La caravana, en trance de seguirla o de iniciarla, se nutría desde tres veredas: el legendario Salón México, la XEW y el teatro Politeama. Bailarines de danzón, actores, locutores, cantantes y el respetable de la última función. La cita convocaba a una mesa mugrienta sin opción de distingo entre rotos y malvivientes; intelectuales y mecapaleros; pieles y pantalones de peto de mezclilla cruda y una que otra callejera nocturna. El perfume francés hermanado al sudor de la jornada.
En la cabecera la sacerdotisa Santa —Santita para los habituales— convocaba al rito, colocándose en pausa la guitarra melancólica del maestro Claudio Estrada, insignificante en un rincón del tugurio con ingreso por la calle de Cuauhtemoctzin del barrio viejo de San Miguel.
Colocados los vasos colmados de menjurjes, mezcla de té de canela, jarabe de fruta y alcohol puro, el sacristán los convertía en veladoras al contacto con el fuego. Las llamas iluminaban los rostros de los feligreses en claroscuro tétrico y divertido: las cejas de María Félix, las arrugas de Agustín Lara, la cara de piedra del güero Batilas, guardaespaldas de la Bandida, el rostro de asombro del Chango Ernesto García Cabral. La bebida se tomaba bien caliente, hirviente quizá.

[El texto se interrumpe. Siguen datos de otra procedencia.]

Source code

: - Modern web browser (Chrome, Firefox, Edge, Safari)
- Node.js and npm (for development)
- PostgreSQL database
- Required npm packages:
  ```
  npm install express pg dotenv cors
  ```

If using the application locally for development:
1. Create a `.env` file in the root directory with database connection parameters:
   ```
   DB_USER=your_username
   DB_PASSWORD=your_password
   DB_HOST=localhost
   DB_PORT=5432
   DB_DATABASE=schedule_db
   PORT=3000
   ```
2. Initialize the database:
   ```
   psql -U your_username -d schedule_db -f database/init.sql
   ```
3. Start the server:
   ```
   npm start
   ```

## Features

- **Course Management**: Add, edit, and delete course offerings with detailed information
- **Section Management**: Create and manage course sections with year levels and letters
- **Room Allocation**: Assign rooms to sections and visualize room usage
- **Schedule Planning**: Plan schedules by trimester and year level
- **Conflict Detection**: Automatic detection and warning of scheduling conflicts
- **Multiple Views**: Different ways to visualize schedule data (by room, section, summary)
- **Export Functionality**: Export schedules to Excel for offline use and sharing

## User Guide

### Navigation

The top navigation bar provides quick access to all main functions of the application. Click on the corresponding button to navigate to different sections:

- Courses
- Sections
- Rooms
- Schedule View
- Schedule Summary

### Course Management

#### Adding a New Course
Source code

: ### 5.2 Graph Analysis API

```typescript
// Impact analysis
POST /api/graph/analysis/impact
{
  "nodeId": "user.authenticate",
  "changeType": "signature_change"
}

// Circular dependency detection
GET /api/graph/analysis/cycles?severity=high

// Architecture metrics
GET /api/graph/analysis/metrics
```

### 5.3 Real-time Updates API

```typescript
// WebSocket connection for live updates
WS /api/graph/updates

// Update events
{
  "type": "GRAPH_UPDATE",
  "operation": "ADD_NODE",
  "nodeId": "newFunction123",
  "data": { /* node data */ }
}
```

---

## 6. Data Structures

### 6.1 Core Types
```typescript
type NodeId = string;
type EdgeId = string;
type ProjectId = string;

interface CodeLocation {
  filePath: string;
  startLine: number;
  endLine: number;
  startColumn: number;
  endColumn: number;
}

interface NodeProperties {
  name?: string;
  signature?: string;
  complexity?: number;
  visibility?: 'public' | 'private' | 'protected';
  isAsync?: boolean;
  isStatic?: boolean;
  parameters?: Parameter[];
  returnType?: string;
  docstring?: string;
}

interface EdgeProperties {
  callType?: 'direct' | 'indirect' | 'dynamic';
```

Las rondas eran parejas. Si para algunos una era suficiente, le dejaba el lugar a otros para, a mesa llena, repetir el espectáculo.
Santita trataba de “hijitos” a los parroquianos, los más famosos con opción de firmar el libro de asistencia.
Leyenda
El barrio, al despunte de la década de 1930, rebosaba cabaretuchos y bares bohemios. Así El Nuevo Jalisco, El Faro y El Papagayo. En la calle San Miguel (hoy Izazaga) se cantaba a Guty Cárdenas; y a Agustín Lara en el Habana, Las Brujas y La Peña. En este último la velada la abría el violín del maestro Elías Breeskin.
Aquella fiesta de boxeadores, torerillos, poetas, periodistas, políticos, se extendía hasta la madrugada, atemperándose los estragos de la batalla con un “chocolate” caliente: leche evaporada, cocoa y alcohol del 96.
La expedición topaba con los programas del teatro Politeama pegados a engrudo en las paredes del palacio de las Vizcaínas, resaltando las canciones dedicadas a las mariposas nocturnas del maestro Lara quienes, agradecidas, integraban cuadrillas para aplaudirle. Ahí la voz de Toña la Negra y la cadencia de las coristas.
En los ecos perduraba el recuerdo de los tres cines de la zona donde nació el maestro Miguel Lerdo de Tejada y creció Mario Moreno Cantinflas: Palatino, Granat y San Juan, sobreviviendo los dos últimos como Rialto y Princesa.
La leyenda hablaba del salón de baile El Pirata, padre del Smirna, cobijado por las paredes del convento de San Jerónimo, cuya mecenas fue Antonieta Rivas Mercado en regalo de paredes blancas al pintor Manuel Rodríguez Lozano, su amor desesperado.
Incipientes aún los rayos del sol, el taumaturgo alistaba su primera función colocando en una vitrina al aire recortes amarillentos de periódicos que daban cuenta de la vez que logró hacer caminar a un paralítico o devolvió la cordura a un “embrujado”. La “sala de sanaciones” estaba plena de imágenes de santos.
La memoria remitía también al teatro Apolo, canjeado por El Trece Negro, cuyas funciones subían de temperatura conforme se extinguía el día para llegar a su punto de ebullición en las de la noche. De vez en vez misteriosamente se iba la luz de la calle justo cuando el dictador Victoriano Huerta salía del brazo de la corista de moda.
Decía el poeta que la calle de San Juan de Letrán tenía dos amaneceres: uno para el demonio y otro para los mercaderes.